4. Don't ignore the papers if a foreclosure is served on you. The department handling the short sale and the department handling collection do not talk to each other until the loan is paid by the short sale. At that point, the lender will stop collection proceedings. It is maddening and makes no sense, but that's the way it is. You may also want to hire counsel if you are served with a foreclosure. Lenders make mistakes. There might be one in your loan documents which might give you some leverage to get your short sale negotiated more effectively.
This answer does not constitute legal advice and does not and is not intended to create an attorney-client relationship. The law may vary depending on the state in which you reside. It is intended only to give some direction in which to seek assistance.

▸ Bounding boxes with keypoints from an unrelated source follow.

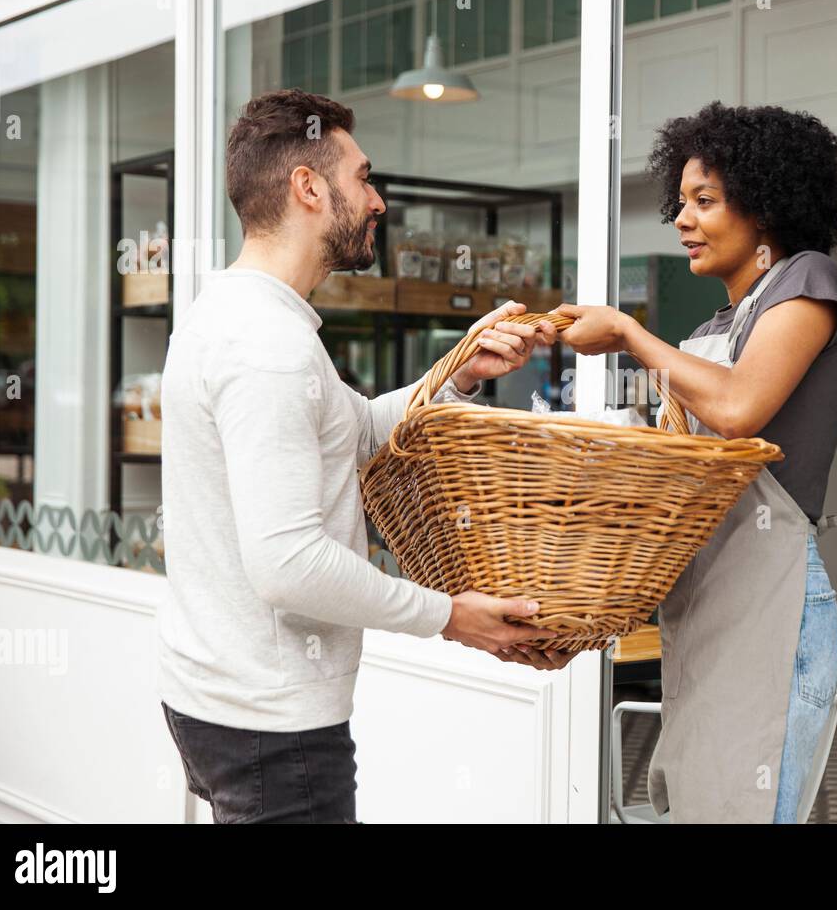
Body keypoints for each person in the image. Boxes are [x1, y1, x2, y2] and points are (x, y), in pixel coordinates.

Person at [158, 88, 557, 823]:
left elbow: (358, 428)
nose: (376, 201)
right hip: (272, 726)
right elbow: (289, 563)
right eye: (363, 177)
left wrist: (457, 371)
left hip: (228, 703)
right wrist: (449, 615)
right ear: (308, 188)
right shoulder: (267, 348)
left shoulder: (242, 317)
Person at [513, 101, 837, 823]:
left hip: (775, 604)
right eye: (681, 202)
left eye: (705, 200)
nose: (682, 220)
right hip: (707, 609)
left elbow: (737, 408)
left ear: (763, 206)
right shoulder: (712, 331)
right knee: (698, 807)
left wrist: (632, 335)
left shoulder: (808, 282)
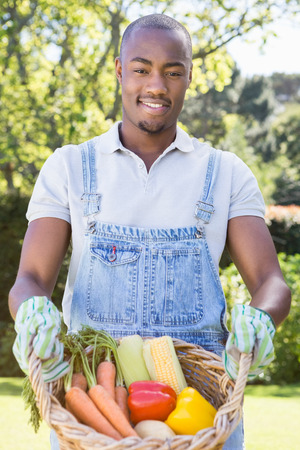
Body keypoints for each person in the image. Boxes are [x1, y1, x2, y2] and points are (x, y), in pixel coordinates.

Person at [9, 13, 290, 449]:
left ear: (189, 77)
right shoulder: (69, 167)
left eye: (172, 72)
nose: (156, 86)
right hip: (97, 407)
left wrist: (260, 318)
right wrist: (31, 311)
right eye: (141, 69)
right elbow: (31, 279)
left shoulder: (226, 173)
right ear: (121, 70)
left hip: (201, 410)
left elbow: (270, 281)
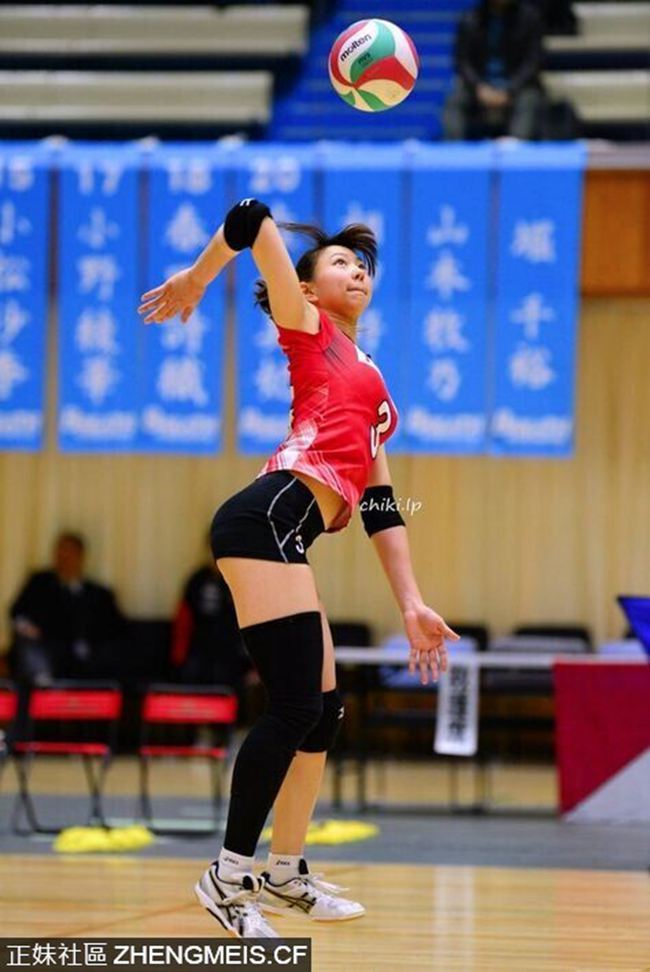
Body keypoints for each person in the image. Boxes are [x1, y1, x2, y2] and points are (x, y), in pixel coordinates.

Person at [138, 198, 459, 938]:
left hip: (288, 534)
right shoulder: (307, 326)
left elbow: (380, 505)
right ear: (308, 288)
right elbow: (251, 217)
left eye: (363, 265)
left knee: (323, 709)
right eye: (341, 262)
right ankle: (227, 877)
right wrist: (196, 278)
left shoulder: (372, 380)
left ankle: (284, 871)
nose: (358, 271)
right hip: (263, 520)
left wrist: (412, 603)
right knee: (292, 707)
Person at [9, 531, 128, 685]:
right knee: (30, 649)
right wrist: (26, 628)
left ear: (81, 556)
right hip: (46, 649)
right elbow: (17, 612)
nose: (63, 557)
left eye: (69, 552)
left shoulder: (99, 594)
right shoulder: (39, 583)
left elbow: (116, 628)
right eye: (60, 551)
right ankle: (43, 688)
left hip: (86, 654)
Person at [442, 0, 546, 141]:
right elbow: (462, 62)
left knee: (529, 99)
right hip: (479, 88)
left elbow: (533, 62)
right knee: (454, 100)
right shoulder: (470, 18)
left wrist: (510, 90)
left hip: (518, 87)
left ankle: (516, 149)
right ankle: (454, 149)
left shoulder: (530, 18)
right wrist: (479, 86)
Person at [171, 543, 252, 695]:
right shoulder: (197, 580)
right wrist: (179, 658)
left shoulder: (239, 579)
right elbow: (183, 622)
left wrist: (254, 666)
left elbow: (252, 622)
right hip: (198, 656)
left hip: (231, 658)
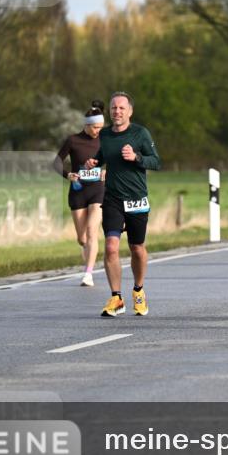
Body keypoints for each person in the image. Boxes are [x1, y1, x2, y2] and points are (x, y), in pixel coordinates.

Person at [85, 92, 161, 316]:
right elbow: (102, 155)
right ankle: (116, 298)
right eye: (113, 108)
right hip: (113, 199)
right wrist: (95, 162)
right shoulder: (106, 134)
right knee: (111, 246)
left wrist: (137, 157)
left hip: (137, 198)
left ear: (130, 111)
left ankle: (138, 290)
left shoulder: (140, 133)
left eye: (121, 108)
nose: (117, 111)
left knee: (137, 248)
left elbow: (156, 161)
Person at [55, 100, 106, 287]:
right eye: (95, 127)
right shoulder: (73, 140)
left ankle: (88, 273)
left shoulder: (104, 140)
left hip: (98, 191)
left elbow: (117, 160)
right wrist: (67, 174)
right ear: (86, 125)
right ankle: (87, 251)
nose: (98, 131)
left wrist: (107, 171)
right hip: (78, 192)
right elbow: (56, 162)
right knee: (82, 238)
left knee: (93, 231)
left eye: (101, 127)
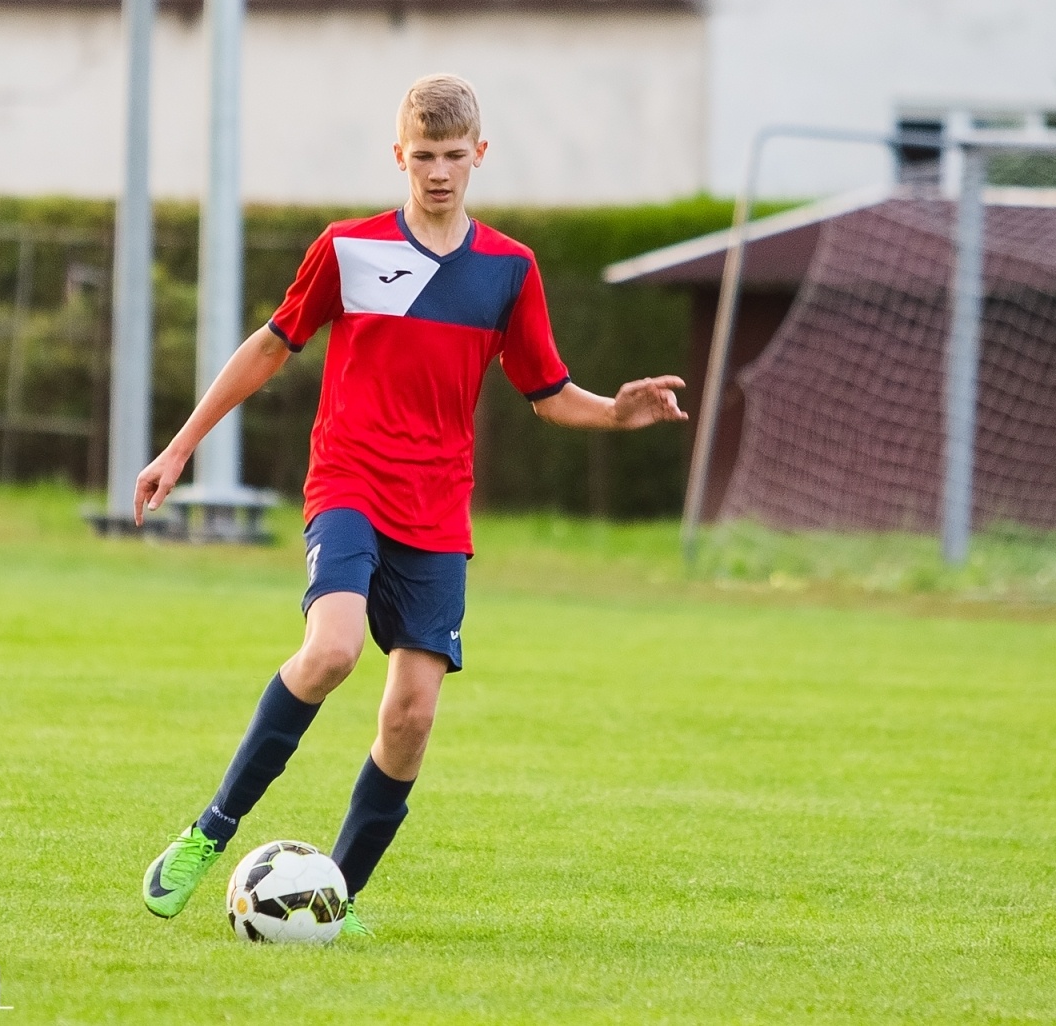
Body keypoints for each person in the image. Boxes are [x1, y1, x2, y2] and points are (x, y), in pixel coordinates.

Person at [136, 73, 687, 935]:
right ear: (400, 156)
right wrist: (180, 446)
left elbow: (547, 391)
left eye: (454, 156)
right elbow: (271, 347)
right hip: (350, 482)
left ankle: (335, 899)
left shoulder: (510, 269)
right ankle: (210, 833)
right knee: (331, 652)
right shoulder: (347, 249)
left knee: (413, 716)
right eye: (423, 156)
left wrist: (617, 411)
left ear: (480, 156)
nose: (438, 172)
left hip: (437, 510)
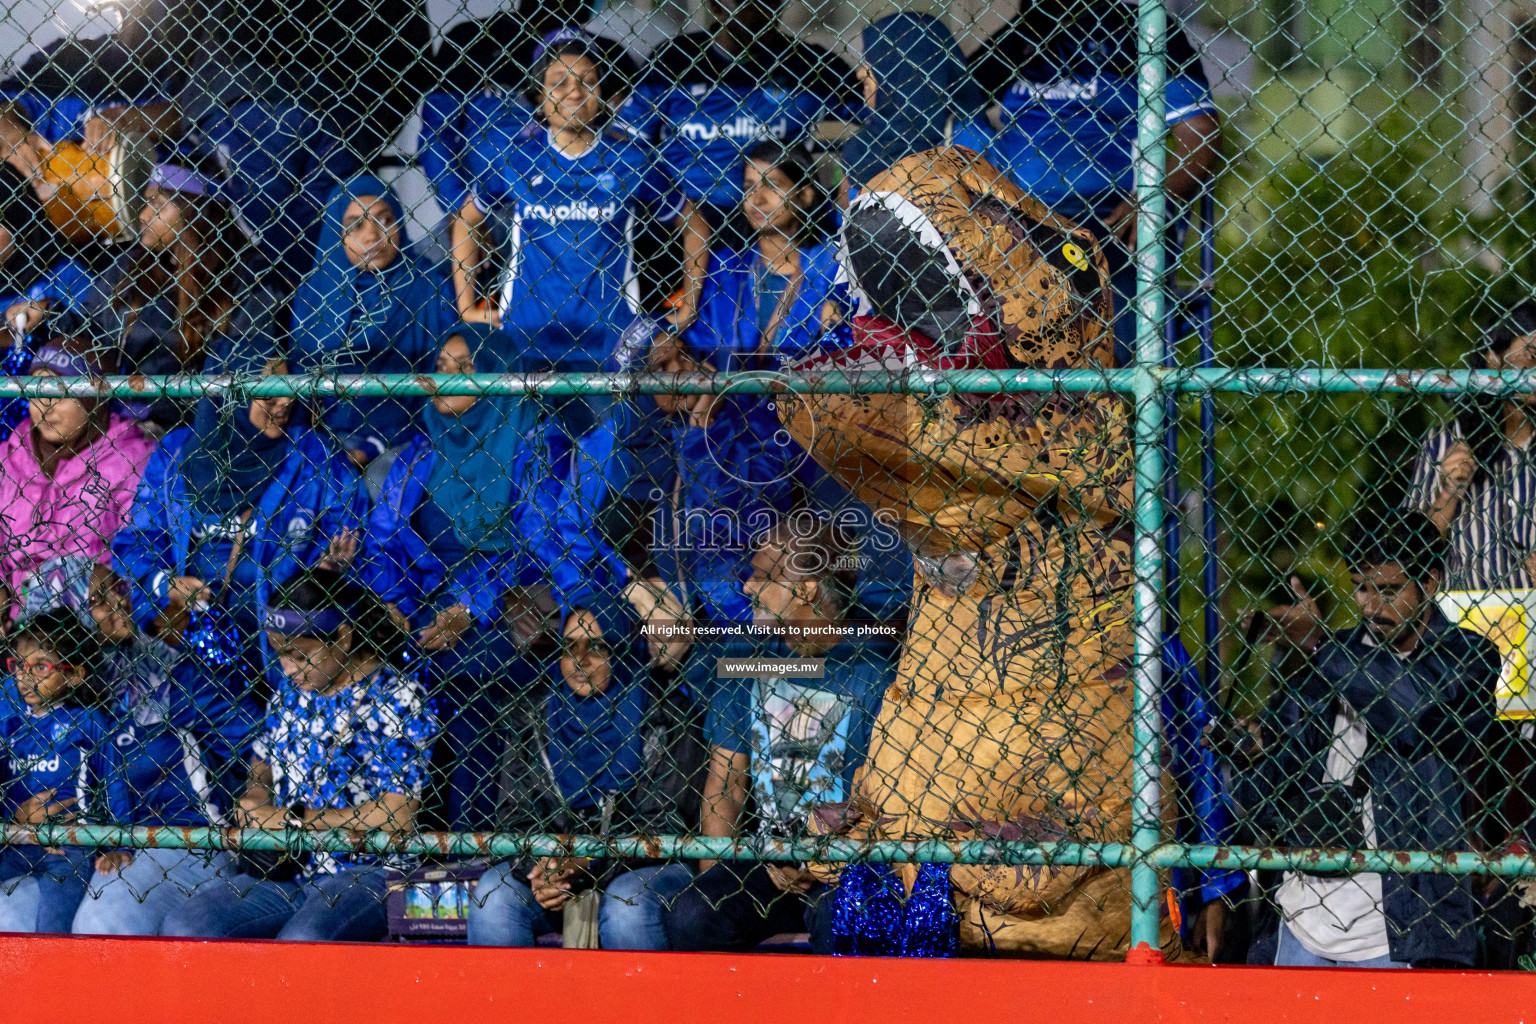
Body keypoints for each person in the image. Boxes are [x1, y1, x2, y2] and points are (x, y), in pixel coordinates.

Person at [1215, 511, 1497, 969]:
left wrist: (1321, 646)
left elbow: (1413, 712)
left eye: (1389, 590)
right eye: (1362, 587)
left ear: (1429, 581)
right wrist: (1253, 756)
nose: (1371, 606)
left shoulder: (1469, 657)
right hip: (1302, 925)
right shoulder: (1326, 662)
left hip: (1402, 934)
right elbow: (1264, 803)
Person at [450, 28, 710, 436]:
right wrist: (467, 306)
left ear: (603, 91)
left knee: (604, 469)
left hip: (611, 343)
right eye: (559, 82)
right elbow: (467, 219)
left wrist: (689, 301)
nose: (574, 92)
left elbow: (692, 221)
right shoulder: (517, 157)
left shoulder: (631, 159)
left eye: (588, 80)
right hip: (527, 338)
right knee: (524, 462)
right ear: (538, 94)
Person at [653, 516, 894, 953]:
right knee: (694, 910)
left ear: (805, 589)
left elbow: (887, 797)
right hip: (767, 865)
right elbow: (725, 786)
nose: (746, 587)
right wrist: (720, 881)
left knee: (844, 914)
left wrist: (823, 860)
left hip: (847, 865)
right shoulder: (747, 658)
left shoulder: (874, 671)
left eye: (762, 575)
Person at [160, 568, 438, 941]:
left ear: (342, 637)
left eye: (301, 656)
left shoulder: (399, 697)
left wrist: (295, 821)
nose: (287, 668)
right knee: (187, 925)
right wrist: (255, 796)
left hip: (370, 871)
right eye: (280, 654)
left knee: (304, 942)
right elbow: (263, 759)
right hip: (289, 865)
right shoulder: (292, 692)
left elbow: (397, 815)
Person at [7, 557, 260, 936]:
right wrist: (18, 815)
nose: (121, 603)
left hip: (174, 836)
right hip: (68, 851)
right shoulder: (20, 693)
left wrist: (241, 793)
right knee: (10, 919)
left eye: (120, 589)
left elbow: (254, 734)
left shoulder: (164, 672)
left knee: (102, 921)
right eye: (99, 598)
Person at [959, 2, 1222, 364]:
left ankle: (1104, 395)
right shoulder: (1028, 32)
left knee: (1106, 355)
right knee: (952, 112)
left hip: (1106, 217)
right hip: (1013, 213)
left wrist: (1152, 195)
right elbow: (954, 93)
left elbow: (1202, 136)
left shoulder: (1145, 30)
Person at [111, 345, 366, 685]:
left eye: (290, 389)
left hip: (287, 647)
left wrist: (326, 571)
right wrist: (165, 583)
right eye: (268, 392)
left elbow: (349, 522)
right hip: (194, 644)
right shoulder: (177, 453)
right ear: (229, 393)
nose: (284, 401)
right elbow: (137, 540)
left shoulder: (313, 454)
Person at [468, 597, 703, 949]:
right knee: (492, 894)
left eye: (599, 646)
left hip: (641, 869)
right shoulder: (532, 715)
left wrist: (587, 860)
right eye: (569, 646)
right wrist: (545, 867)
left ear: (624, 649)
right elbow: (514, 818)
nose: (581, 659)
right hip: (557, 870)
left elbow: (667, 827)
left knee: (627, 903)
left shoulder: (668, 717)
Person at [628, 0, 858, 249]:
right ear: (715, 6)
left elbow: (880, 120)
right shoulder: (674, 59)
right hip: (683, 219)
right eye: (743, 2)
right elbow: (625, 140)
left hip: (777, 218)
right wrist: (672, 204)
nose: (758, 7)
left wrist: (850, 183)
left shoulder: (810, 65)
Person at [83, 162, 274, 431]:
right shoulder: (131, 266)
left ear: (195, 212)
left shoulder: (244, 277)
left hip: (197, 428)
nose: (144, 215)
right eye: (145, 203)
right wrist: (48, 312)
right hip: (118, 423)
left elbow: (244, 365)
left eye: (157, 205)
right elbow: (87, 328)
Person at [290, 175, 455, 485]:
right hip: (324, 439)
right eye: (355, 226)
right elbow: (301, 385)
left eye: (385, 220)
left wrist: (373, 446)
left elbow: (445, 383)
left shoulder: (429, 287)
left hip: (411, 439)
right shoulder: (315, 292)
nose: (373, 236)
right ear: (336, 235)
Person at [0, 335, 156, 626]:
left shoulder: (132, 462)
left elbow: (139, 553)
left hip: (88, 627)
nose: (45, 406)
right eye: (36, 390)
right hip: (12, 623)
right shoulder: (8, 456)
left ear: (92, 398)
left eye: (60, 393)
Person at [0, 606, 131, 932]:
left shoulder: (86, 722)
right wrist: (15, 816)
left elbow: (114, 781)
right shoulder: (10, 724)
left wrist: (119, 845)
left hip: (69, 845)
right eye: (19, 666)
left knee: (53, 929)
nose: (25, 678)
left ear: (74, 674)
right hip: (18, 841)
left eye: (41, 667)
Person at [839, 12, 984, 196]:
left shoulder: (970, 143)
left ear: (909, 70)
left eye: (873, 61)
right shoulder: (859, 148)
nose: (860, 73)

While a lot of people try to get through a short sale without an attorney, I firmly believe that you are most likely to succeed with the help a law office can offer. The fee should be approved as part of the short sale, so hiring an attorney may have little or no financial impact on you personally.
The detailed answer above is excellent and I will not take the time to be redundant. If Ms. Minchella handles closings in your area, I encourage you to contact her. Otherwise, my office would also be pleased to assist.
The suggestion to consider a loan modification is also excellent, but your attorney should be able to help you explore everything: modification, short sale, deed in lieu of foreclosure, and, as a last resort, bankruptcy (which sometimes can help you get to the point of a sale).